Наконец, решение по нам было принято, доковую операцию по выходу С-53 из дока надлежало провести в Кронштадте. Переход осуществлялся в ночное время суток, в период разведения невских мостов. В Финском заливе «эшелон» следовал за ледоколом. По выходе из дока лодка ошвартовалась у одного из пирсов Кронштадтской бригады подплава.
В Кронштадте также пришлось задержаться на несколько суток по причине подготовки С-53 к переходу в Усть-Двинск. Непосредственная подготовка материальной части и экипажа заключалась в зарядке аккумуляторной батареи своими машинами и предварительном приготовлении лодки к переходу по Финскому заливу и Балтийскому морю.

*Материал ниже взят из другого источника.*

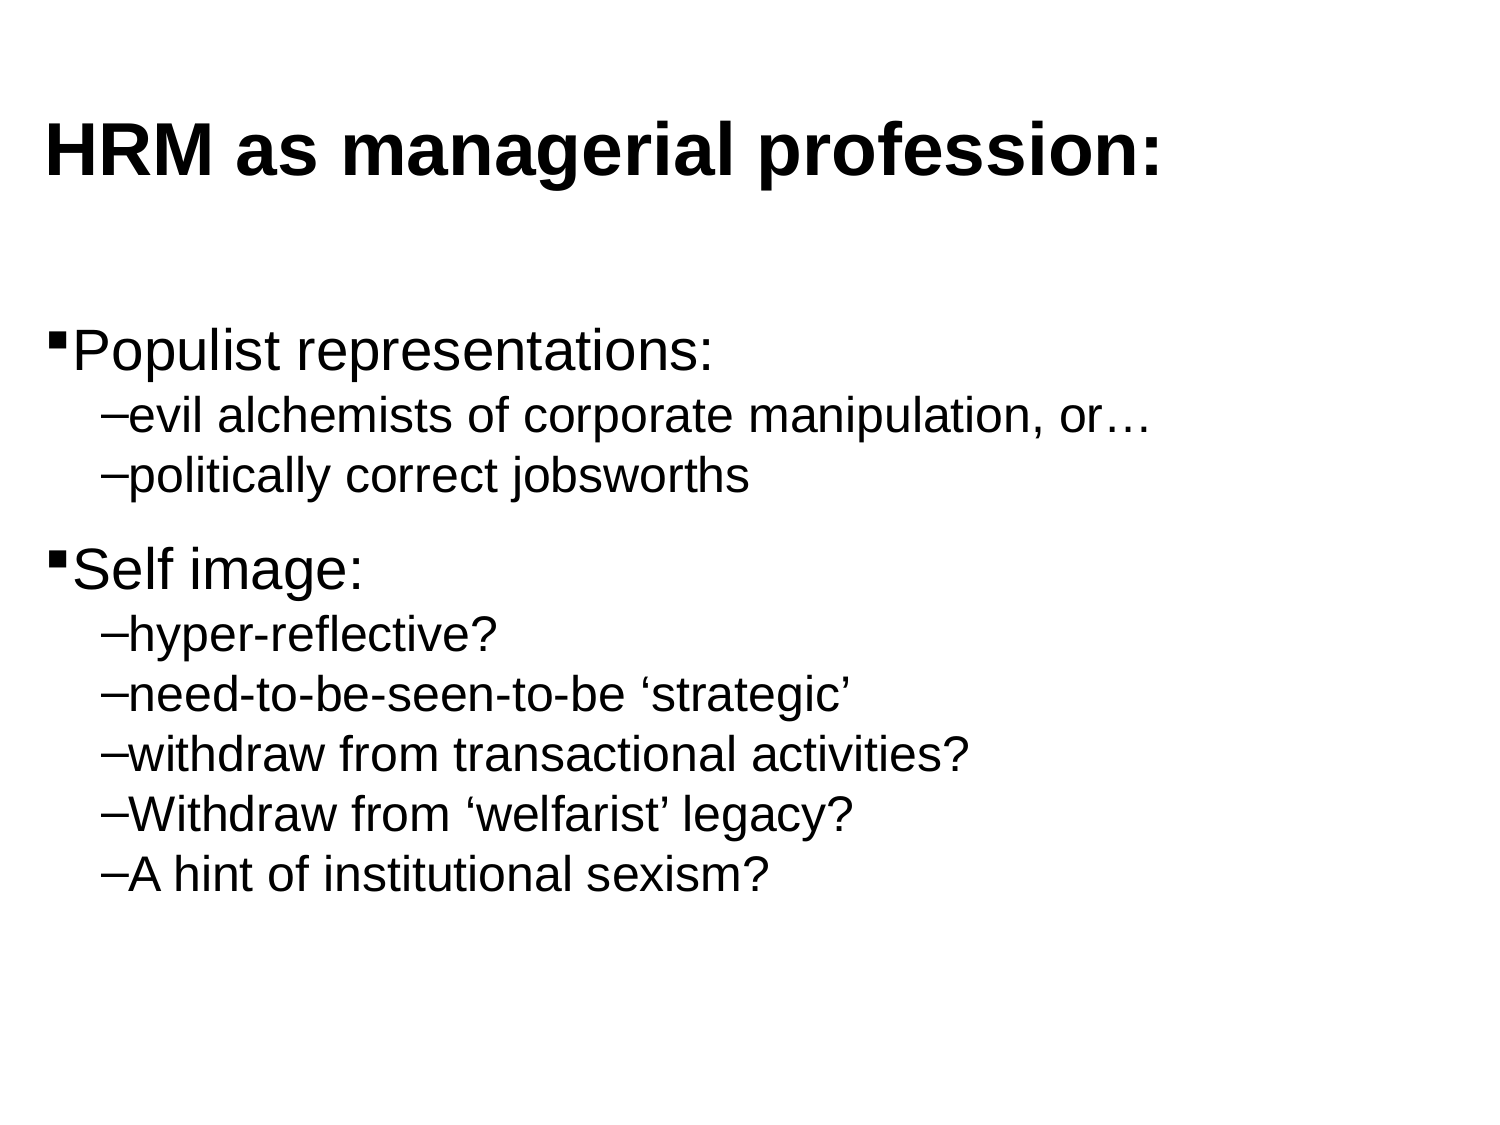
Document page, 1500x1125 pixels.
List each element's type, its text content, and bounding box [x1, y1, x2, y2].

list Populist representations: evil alchemists of corporate manipulation, or… politically correct jobsworths Self image: hyper-reflective? need-to-be-seen-to-be ‘strategic’ withdraw from transactional activities? Withdraw from ‘welfarist’ legacy? A hint of institutional sexism? [29, 304, 1455, 953]
title HRM as managerial profession: [29, 102, 1455, 209]
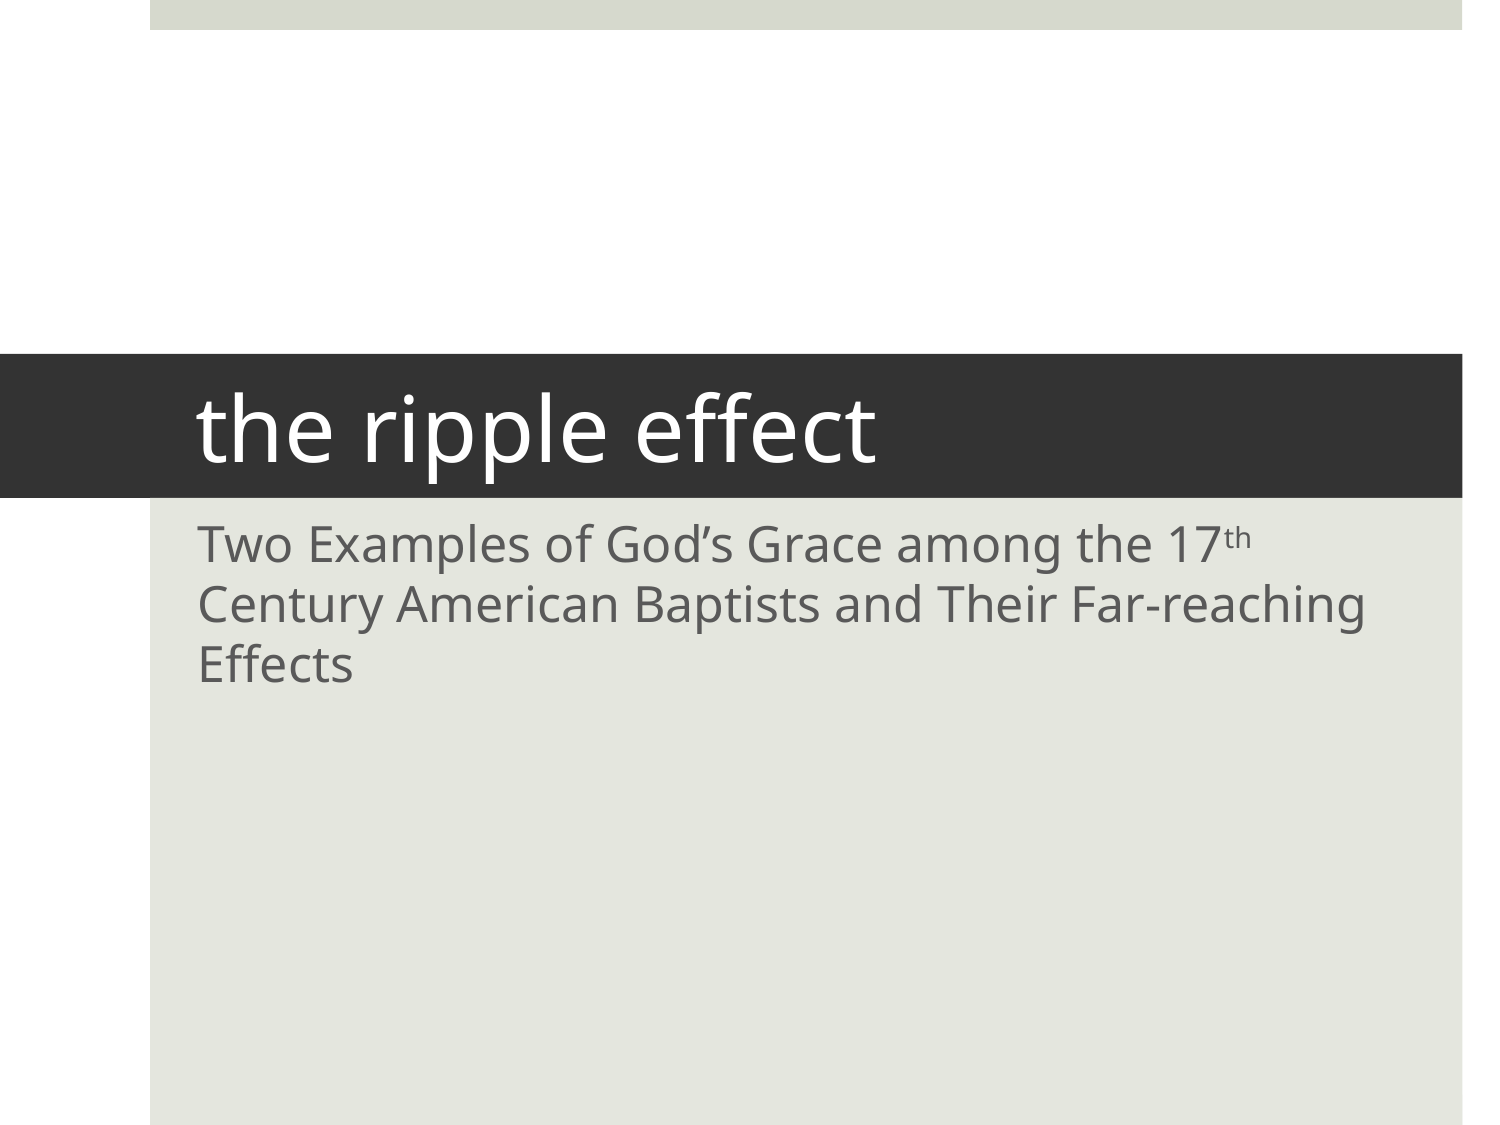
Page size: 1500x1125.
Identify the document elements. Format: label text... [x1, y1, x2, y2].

Все многочисленные ящики с экспортным ЗИПом были выгружены на буксир Балтийского флота еще до начала доковой операции по выходу лодки. Буксир этот должен был доставить наши ящики в Усть-Двинск по пути следования в польский город Гданьск, в котором планировался его доковый ремонт. В качестве охраны нашего ЗИПа я, на свой страх и риск, отправил с буксиром старшину команды акустиков мичмана Леонида Кацай и матроса срочной службы.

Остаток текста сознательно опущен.